Seven of the eleven S&P sector SPDR exchange-traded funds did manage to close in the green on Tuesday, led by the utilities (XLU) and tech (XLK). Communication services (XLC) finished a distant last as Internet stocks sold off and the media agencies took a nasty hit. That group was paced by a 9.1% loss by The Trade Desk (TTD). A bright note? With the exception of those utilities, cyclicals again, in the aggregate, outperformed defensives.

One can easily see that our day-to-day charting of the S&P 500 has been pretty much spot on over several months in predicting shorter-term market behavior. Currently, the bullish trend most recently confirmed or re-confirmed on May 26 remains intact. Relative Strength is still entrenched above the 70 level. It has been there or close to it since mid-April.
Interestingly, as the market has appeared to lose at least some of the wind in its sails over the past two days, the daily moving average convergence divergence appears to be strengthening. The histogram of the 9-day exponential moving average remains slightly negative. A push into positive territory by this component of this indicator would be a short-term bullish signal. Additionally, the 12-day exponential average appears ready to cross above the 26-day EMA with both of those lines residing well above the zero-bound. Such a reality would be a more medium-term bullish signal and likely force a positive algorithmic reaction across the S&P 500.
Economics
(All Times Eastern)
07:00 – MBA 30 Year Mortgage Rate (Weekly): Last 6.65%.
07:00 – MBA Mortgage Applications (Weekly): Last -8.5% w/w.
08:15 – ADP Employment Change (weekly): Last 109K.

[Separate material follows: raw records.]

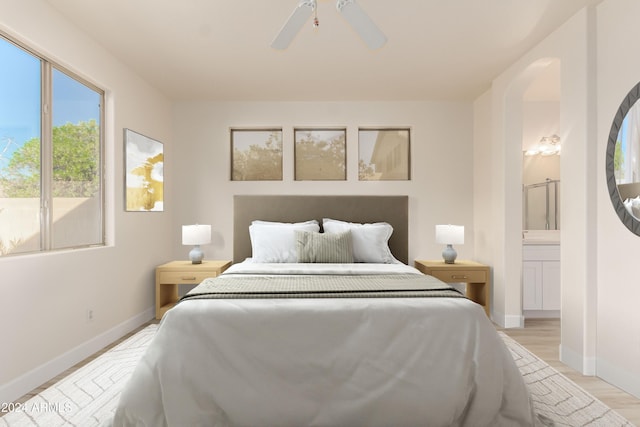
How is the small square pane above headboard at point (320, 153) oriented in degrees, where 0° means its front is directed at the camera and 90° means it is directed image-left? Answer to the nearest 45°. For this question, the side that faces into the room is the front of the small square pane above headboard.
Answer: approximately 0°

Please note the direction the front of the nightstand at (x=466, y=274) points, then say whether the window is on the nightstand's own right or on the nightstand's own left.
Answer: on the nightstand's own right

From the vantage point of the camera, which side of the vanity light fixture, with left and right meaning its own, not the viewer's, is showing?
front

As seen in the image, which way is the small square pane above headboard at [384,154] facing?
toward the camera

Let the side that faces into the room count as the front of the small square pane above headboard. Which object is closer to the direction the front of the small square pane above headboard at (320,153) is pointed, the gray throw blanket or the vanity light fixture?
the gray throw blanket

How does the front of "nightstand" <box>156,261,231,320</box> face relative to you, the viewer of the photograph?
facing the viewer

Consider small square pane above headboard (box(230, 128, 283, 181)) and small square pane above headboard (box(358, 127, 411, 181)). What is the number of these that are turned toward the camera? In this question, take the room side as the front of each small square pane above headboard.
2

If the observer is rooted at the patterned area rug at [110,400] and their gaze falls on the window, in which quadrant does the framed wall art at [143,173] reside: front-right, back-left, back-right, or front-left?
front-right

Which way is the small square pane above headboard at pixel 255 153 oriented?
toward the camera
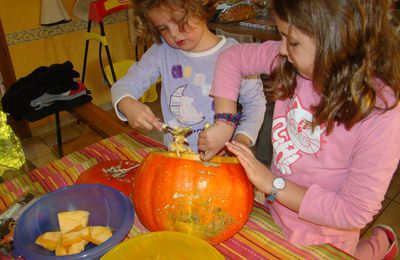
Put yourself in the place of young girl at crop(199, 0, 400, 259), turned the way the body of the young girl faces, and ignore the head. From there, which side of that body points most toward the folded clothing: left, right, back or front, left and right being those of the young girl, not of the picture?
right

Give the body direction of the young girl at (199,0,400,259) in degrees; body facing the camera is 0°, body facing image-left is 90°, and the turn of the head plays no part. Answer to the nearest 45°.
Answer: approximately 45°
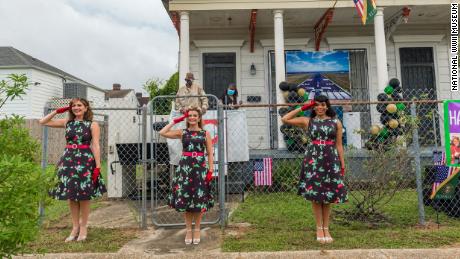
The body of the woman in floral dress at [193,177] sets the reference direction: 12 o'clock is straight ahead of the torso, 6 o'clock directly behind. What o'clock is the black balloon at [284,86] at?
The black balloon is roughly at 7 o'clock from the woman in floral dress.

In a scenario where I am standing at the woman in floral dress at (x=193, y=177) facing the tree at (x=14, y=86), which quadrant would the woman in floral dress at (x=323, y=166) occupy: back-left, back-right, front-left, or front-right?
back-left

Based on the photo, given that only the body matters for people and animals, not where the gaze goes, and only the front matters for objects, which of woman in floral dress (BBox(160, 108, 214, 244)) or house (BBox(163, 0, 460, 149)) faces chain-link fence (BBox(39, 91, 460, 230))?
the house

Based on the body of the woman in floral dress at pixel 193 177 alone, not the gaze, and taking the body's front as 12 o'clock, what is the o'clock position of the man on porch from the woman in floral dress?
The man on porch is roughly at 6 o'clock from the woman in floral dress.

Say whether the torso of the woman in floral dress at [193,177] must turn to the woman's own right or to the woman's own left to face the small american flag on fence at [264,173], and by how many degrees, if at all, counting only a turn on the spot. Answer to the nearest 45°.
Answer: approximately 135° to the woman's own left

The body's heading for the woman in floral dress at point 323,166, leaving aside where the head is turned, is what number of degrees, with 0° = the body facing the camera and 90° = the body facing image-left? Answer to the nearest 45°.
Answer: approximately 0°

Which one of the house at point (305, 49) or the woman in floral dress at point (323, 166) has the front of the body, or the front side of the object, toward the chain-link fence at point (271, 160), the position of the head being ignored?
the house

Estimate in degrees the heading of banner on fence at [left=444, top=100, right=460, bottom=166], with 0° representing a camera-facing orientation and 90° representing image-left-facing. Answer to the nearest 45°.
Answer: approximately 0°

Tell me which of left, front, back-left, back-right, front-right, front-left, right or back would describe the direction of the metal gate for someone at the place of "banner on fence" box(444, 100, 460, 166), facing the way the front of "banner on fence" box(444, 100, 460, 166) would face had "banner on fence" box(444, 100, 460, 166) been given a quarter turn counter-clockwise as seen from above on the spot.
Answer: back

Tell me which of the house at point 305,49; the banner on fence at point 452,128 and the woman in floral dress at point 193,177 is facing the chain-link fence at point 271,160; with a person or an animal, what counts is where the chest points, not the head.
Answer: the house

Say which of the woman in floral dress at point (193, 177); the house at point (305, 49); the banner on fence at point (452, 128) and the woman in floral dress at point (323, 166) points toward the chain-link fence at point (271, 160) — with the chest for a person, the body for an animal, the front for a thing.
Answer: the house
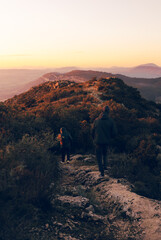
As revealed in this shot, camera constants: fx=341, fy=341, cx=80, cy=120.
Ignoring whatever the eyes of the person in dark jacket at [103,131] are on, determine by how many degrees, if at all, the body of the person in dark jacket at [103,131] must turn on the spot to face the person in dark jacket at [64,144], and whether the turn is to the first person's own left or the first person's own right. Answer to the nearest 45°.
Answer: approximately 45° to the first person's own left

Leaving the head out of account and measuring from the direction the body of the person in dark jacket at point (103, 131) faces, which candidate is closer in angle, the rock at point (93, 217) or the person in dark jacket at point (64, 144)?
the person in dark jacket

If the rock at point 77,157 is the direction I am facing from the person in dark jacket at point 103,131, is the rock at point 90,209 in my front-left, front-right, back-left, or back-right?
back-left

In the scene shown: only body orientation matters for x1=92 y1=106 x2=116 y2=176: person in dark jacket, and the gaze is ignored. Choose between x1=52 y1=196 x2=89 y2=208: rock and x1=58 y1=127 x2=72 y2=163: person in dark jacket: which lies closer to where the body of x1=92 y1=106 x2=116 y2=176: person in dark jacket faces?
the person in dark jacket

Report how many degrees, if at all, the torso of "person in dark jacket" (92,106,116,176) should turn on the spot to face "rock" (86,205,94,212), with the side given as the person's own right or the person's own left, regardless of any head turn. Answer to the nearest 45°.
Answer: approximately 180°

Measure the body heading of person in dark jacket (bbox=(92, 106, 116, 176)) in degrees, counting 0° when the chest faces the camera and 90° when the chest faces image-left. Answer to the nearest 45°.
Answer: approximately 180°

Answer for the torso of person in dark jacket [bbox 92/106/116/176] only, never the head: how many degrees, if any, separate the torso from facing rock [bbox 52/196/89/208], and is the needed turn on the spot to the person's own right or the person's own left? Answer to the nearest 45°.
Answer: approximately 180°

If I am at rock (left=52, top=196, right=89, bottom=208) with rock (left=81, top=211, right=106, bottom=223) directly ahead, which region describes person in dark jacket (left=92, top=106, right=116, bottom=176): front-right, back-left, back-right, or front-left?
back-left

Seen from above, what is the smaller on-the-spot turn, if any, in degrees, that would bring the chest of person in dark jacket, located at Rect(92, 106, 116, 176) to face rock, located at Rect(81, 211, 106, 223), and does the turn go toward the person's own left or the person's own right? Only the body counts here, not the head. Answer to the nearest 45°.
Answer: approximately 180°
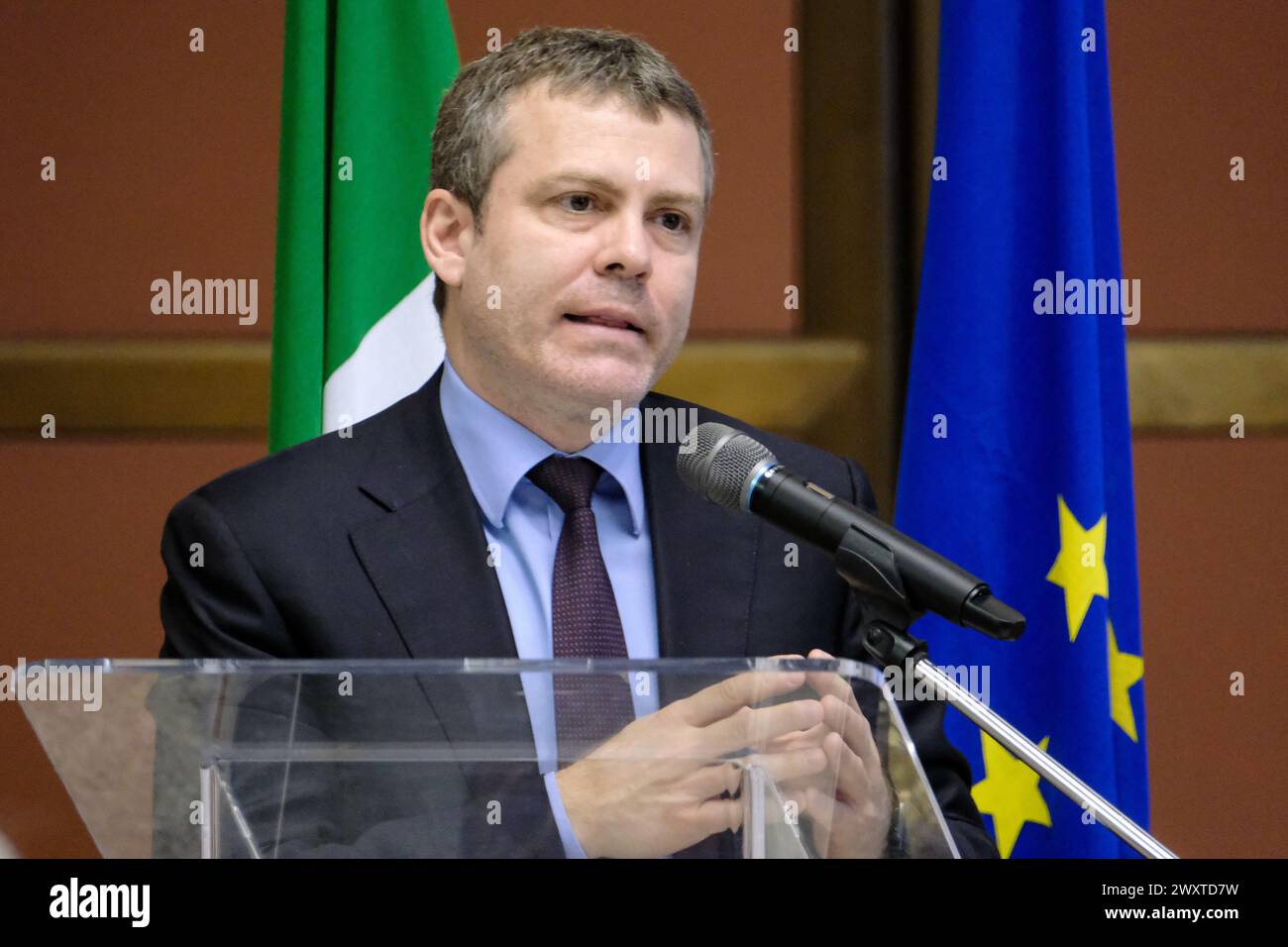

09:45 – S&P Global Services PMI (May-F): Flashed 50.9.
10:00 – ISM Non-Manufacturing Index (Dec): Expecting 53.7, Last 53.6.
10:00 – Factory Orders (Apr): Expecting 3.8% m/m, Last 1.5% m/m.
10:30 – Oil Inventories (Weekly): Last -3.327M.
10:30 – Gasoline Stocks (Weekly): Last -2.572M.
The Treasury & The Fed
(All Times Eastern)
10:00 – Speaker: Treasury Secretary Scott Bessent.
2:00 p.m. – Beige Book.
4:00 – Speaker: Dallas Fed Pres. Lorie Logan.
Today’s Earnings Highlights (Consensus EPS Expectations)
Before the Open: M (.03), MDT (1.55)
After the Close: AVGO (2.40), CRWD (1.07), FIVE (1.76), PVH (1.82), VEEV (2.14)
At the time of publication, Guilfoyle was long CRWD equity. Short MRVL equity.